Let the variable plane at distance 3p from the origin be :
ax + by + cz = 3p - - - - - eq(1)
where
a, b, and c are the direction-cosines of the normal to the plane

This meet the x-axis in A. Thus, y = z = 0, substituting to (1),
ax = 3p,
x = 3p/a.
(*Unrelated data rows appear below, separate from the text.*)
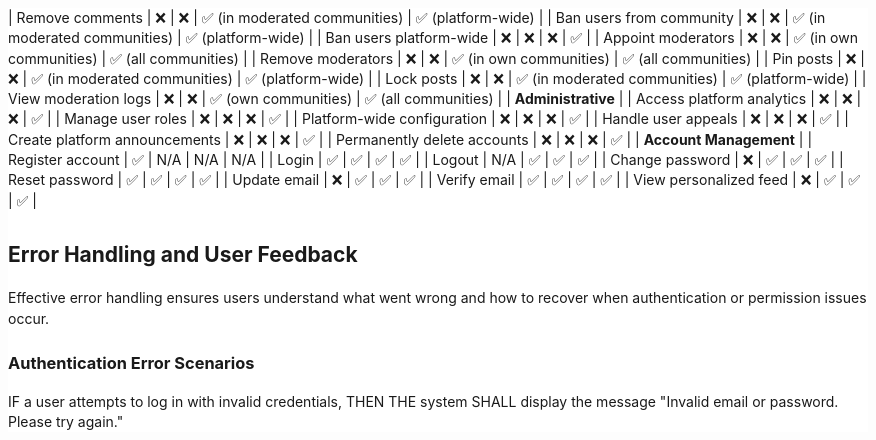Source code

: | Remove comments | ❌ | ❌ | ✅ (in moderated communities) | ✅ (platform-wide) |
| Ban users from community | ❌ | ❌ | ✅ (in moderated communities) | ✅ (platform-wide) |
| Ban users platform-wide | ❌ | ❌ | ❌ | ✅ |
| Appoint moderators | ❌ | ❌ | ✅ (in own communities) | ✅ (all communities) |
| Remove moderators | ❌ | ❌ | ✅ (in own communities) | ✅ (all communities) |
| Pin posts | ❌ | ❌ | ✅ (in moderated communities) | ✅ (platform-wide) |
| Lock posts | ❌ | ❌ | ✅ (in moderated communities) | ✅ (platform-wide) |
| View moderation logs | ❌ | ❌ | ✅ (own communities) | ✅ (all communities) |
| **Administrative** |
| Access platform analytics | ❌ | ❌ | ❌ | ✅ |
| Manage user roles | ❌ | ❌ | ❌ | ✅ |
| Platform-wide configuration | ❌ | ❌ | ❌ | ✅ |
| Handle user appeals | ❌ | ❌ | ❌ | ✅ |
| Create platform announcements | ❌ | ❌ | ❌ | ✅ |
| Permanently delete accounts | ❌ | ❌ | ❌ | ✅ |
| **Account Management** |
| Register account | ✅ | N/A | N/A | N/A |
| Login | ✅ | ✅ | ✅ | ✅ |
| Logout | N/A | ✅ | ✅ | ✅ |
| Change password | ❌ | ✅ | ✅ | ✅ |
| Reset password | ✅ | ✅ | ✅ | ✅ |
| Update email | ❌ | ✅ | ✅ | ✅ |
| Verify email | ✅ | ✅ | ✅ | ✅ |
| View personalized feed | ❌ | ✅ | ✅ | ✅ |

## Error Handling and User Feedback

Effective error handling ensures users understand what went wrong and how to recover when authentication or permission issues occur.

### Authentication Error Scenarios

IF a user attempts to log in with invalid credentials, THEN THE system SHALL display the message "Invalid email or password. Please try again."
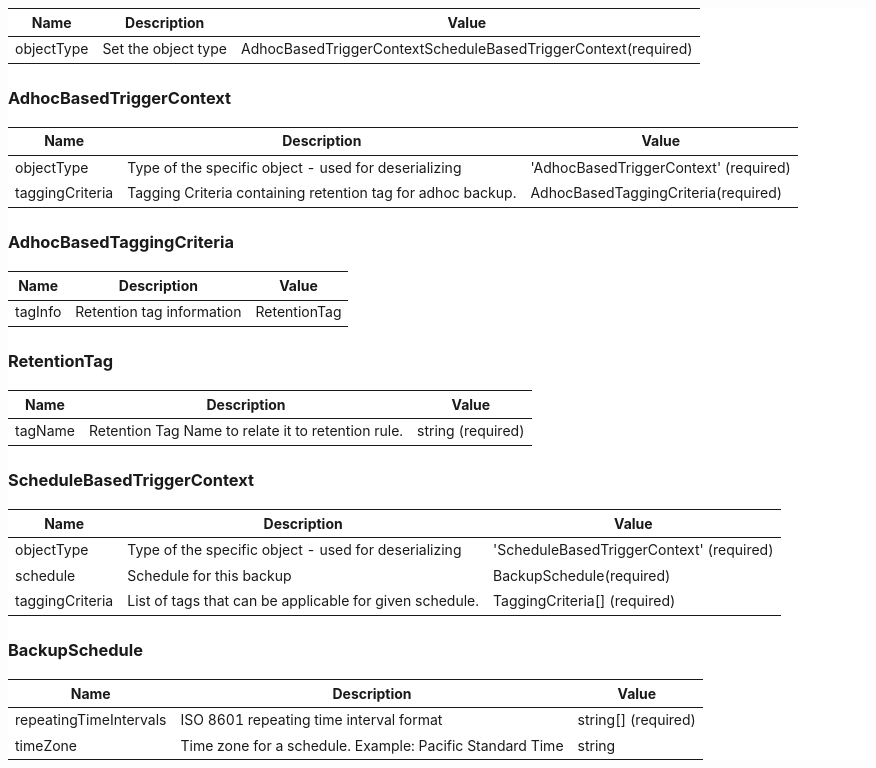 | Name | Description | Value |
|-|-|-|
| objectType | Set the object type | AdhocBasedTriggerContextScheduleBasedTriggerContext(required) |


### AdhocBasedTriggerContext

| Name | Description | Value |
|-|-|-|
| objectType | Type of the specific object - used for deserializing | 'AdhocBasedTriggerContext' (required) |
| taggingCriteria | Tagging Criteria containing retention tag for adhoc backup. | AdhocBasedTaggingCriteria(required) |


### AdhocBasedTaggingCriteria

| Name | Description | Value |
|-|-|-|
| tagInfo | Retention tag information | RetentionTag |


### RetentionTag

| Name | Description | Value |
|-|-|-|
| tagName | Retention Tag Name to relate it to retention rule. | string (required) |


### ScheduleBasedTriggerContext

| Name | Description | Value |
|-|-|-|
| objectType | Type of the specific object - used for deserializing | 'ScheduleBasedTriggerContext' (required) |
| schedule | Schedule for this backup | BackupSchedule(required) |
| taggingCriteria | List of tags that can be applicable for given schedule. | TaggingCriteria[] (required) |


### BackupSchedule

| Name | Description | Value |
|-|-|-|
| repeatingTimeIntervals | ISO 8601 repeating time interval format | string[] (required) |
| timeZone | Time zone for a schedule. Example: Pacific Standard Time | string |

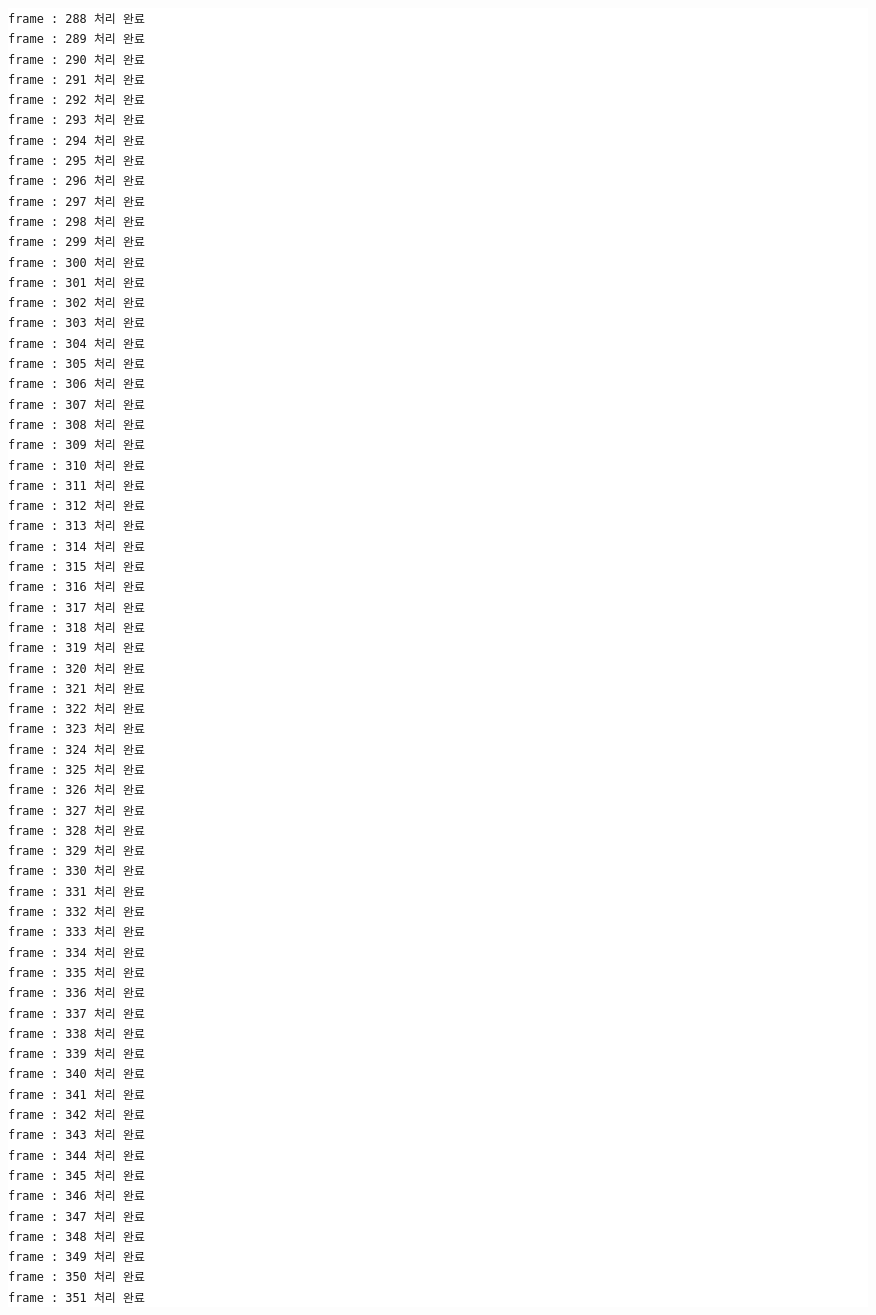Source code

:     frame : 288 처리 완료
    frame : 289 처리 완료
    frame : 290 처리 완료
    frame : 291 처리 완료
    frame : 292 처리 완료
    frame : 293 처리 완료
    frame : 294 처리 완료
    frame : 295 처리 완료
    frame : 296 처리 완료
    frame : 297 처리 완료
    frame : 298 처리 완료
    frame : 299 처리 완료
    frame : 300 처리 완료
    frame : 301 처리 완료
    frame : 302 처리 완료
    frame : 303 처리 완료
    frame : 304 처리 완료
    frame : 305 처리 완료
    frame : 306 처리 완료
    frame : 307 처리 완료
    frame : 308 처리 완료
    frame : 309 처리 완료
    frame : 310 처리 완료
    frame : 311 처리 완료
    frame : 312 처리 완료
    frame : 313 처리 완료
    frame : 314 처리 완료
    frame : 315 처리 완료
    frame : 316 처리 완료
    frame : 317 처리 완료
    frame : 318 처리 완료
    frame : 319 처리 완료
    frame : 320 처리 완료
    frame : 321 처리 완료
    frame : 322 처리 완료
    frame : 323 처리 완료
    frame : 324 처리 완료
    frame : 325 처리 완료
    frame : 326 처리 완료
    frame : 327 처리 완료
    frame : 328 처리 완료
    frame : 329 처리 완료
    frame : 330 처리 완료
    frame : 331 처리 완료
    frame : 332 처리 완료
    frame : 333 처리 완료
    frame : 334 처리 완료
    frame : 335 처리 완료
    frame : 336 처리 완료
    frame : 337 처리 완료
    frame : 338 처리 완료
    frame : 339 처리 완료
    frame : 340 처리 완료
    frame : 341 처리 완료
    frame : 342 처리 완료
    frame : 343 처리 완료
    frame : 344 처리 완료
    frame : 345 처리 완료
    frame : 346 처리 완료
    frame : 347 처리 완료
    frame : 348 처리 완료
    frame : 349 처리 완료
    frame : 350 처리 완료
    frame : 351 처리 완료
Hence,
coordinate A = (3p/a, 0, 0).
Similarly, coordinate B and C are :
B = (0, 3p/b, 0),
C = (0, 0, 3p/c)

Now, let the centroid of ABC is G(x, y, z).
Using the formula of centroid :
(x, y, z) = {(x₁ + x₂ + x₃)/3 , (y₁ + y₂ + y₃)/3, (z₁ + z₂ + z₃)/3},
G(x, y, z) = {(3p/a + 0 + 0)/3 , (0 + 3p/b + 0)/3, (0 + 0 + 3p/c)/3},
G(x, y, z) = (p/a, p/b, p/c)

Since a, b, and c are the d.c’s
then a² + b² + c² = 1.
But a = p/x, b = p/y, and c = p/z. So :
p²/x² + p²/y² + p²/z² = 1

1/x² +1/y² +1/z² =p²

hope u find this heplful